Freer Word-Order Languages
Conjecture: Freer Word-Order (FWO) languages are the languages for which there is no known phrase structure grammar in which the rules:
• are context-independent,
• are semantically “transparent,” and • tightly couple grammatical . . .
We’d like to use standard chart parsers with FWO grammars, but then either:
• we must exponentially expand . . .
• we must generalize the assumption that edges are characterizable by a left node, right node and category triple (contiguous subspans).
4

Generalizing Parsing State
Use input-length bit vectors [Johnson, 1985; Reape, 1991; et al.] plus categories in edges . . .

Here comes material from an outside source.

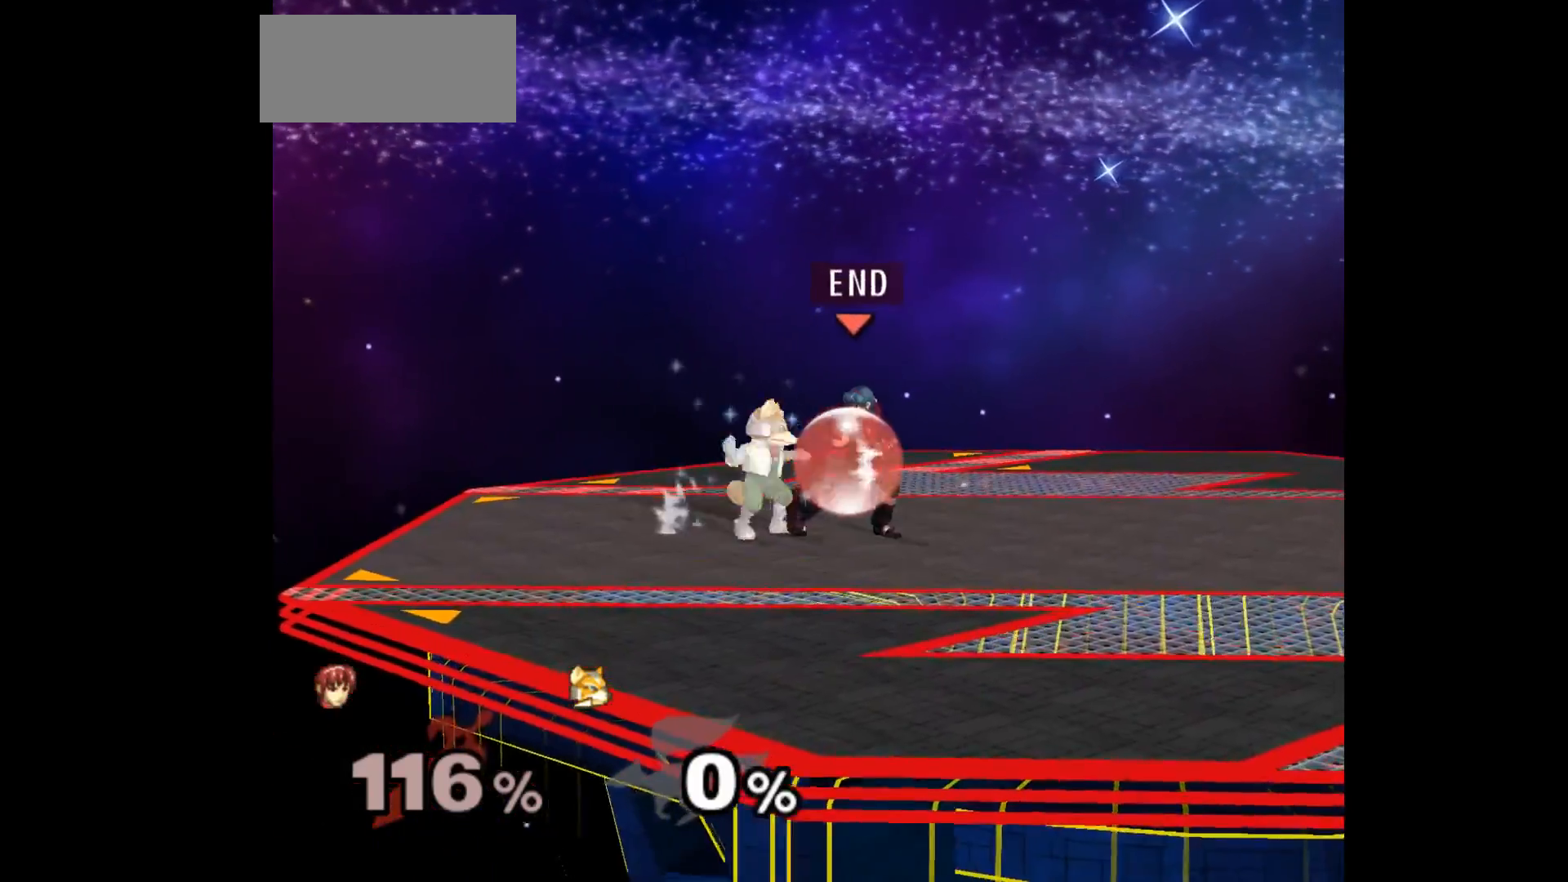
{"buttons": [], "left_stick": "left", "events": [[383, "L1", "up"], [417, "left_stick", "up-left"], [467, "left_stick", "left"]]}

. . . but this isn’t even half of the story:
1. danger of na ̈ıvely searching through 2n states in a purely bottom-up approach:
• no goal-directedness,
• linear precedence constraints (<) can help, but almost without exception their scopes are: – not purely existential, e.g.: ∀X.∀Y.Y < X – not clearly bounded, e.g.: all Y in the current NP, all Y in the current clause, etc. – not linearly projective, e.g.: NP 1, and
3. N = N0.
• (Subsequent Prediction) • (Completion)
9

Edge Prediction
Using this distinction, the prediction steps are then (assuming no LP constraints, for simplicity):
• (Initial Prediction)
• (Subsequent Prediction) ⟨N, C, R⟩ =⇒ ⟨Nj+1, Cj, φ⟩
where:
1. N0 → N1 . . . Nk,
2. N = N0,
3. ⟨N1, C, φ⟩ succeeded with U1, .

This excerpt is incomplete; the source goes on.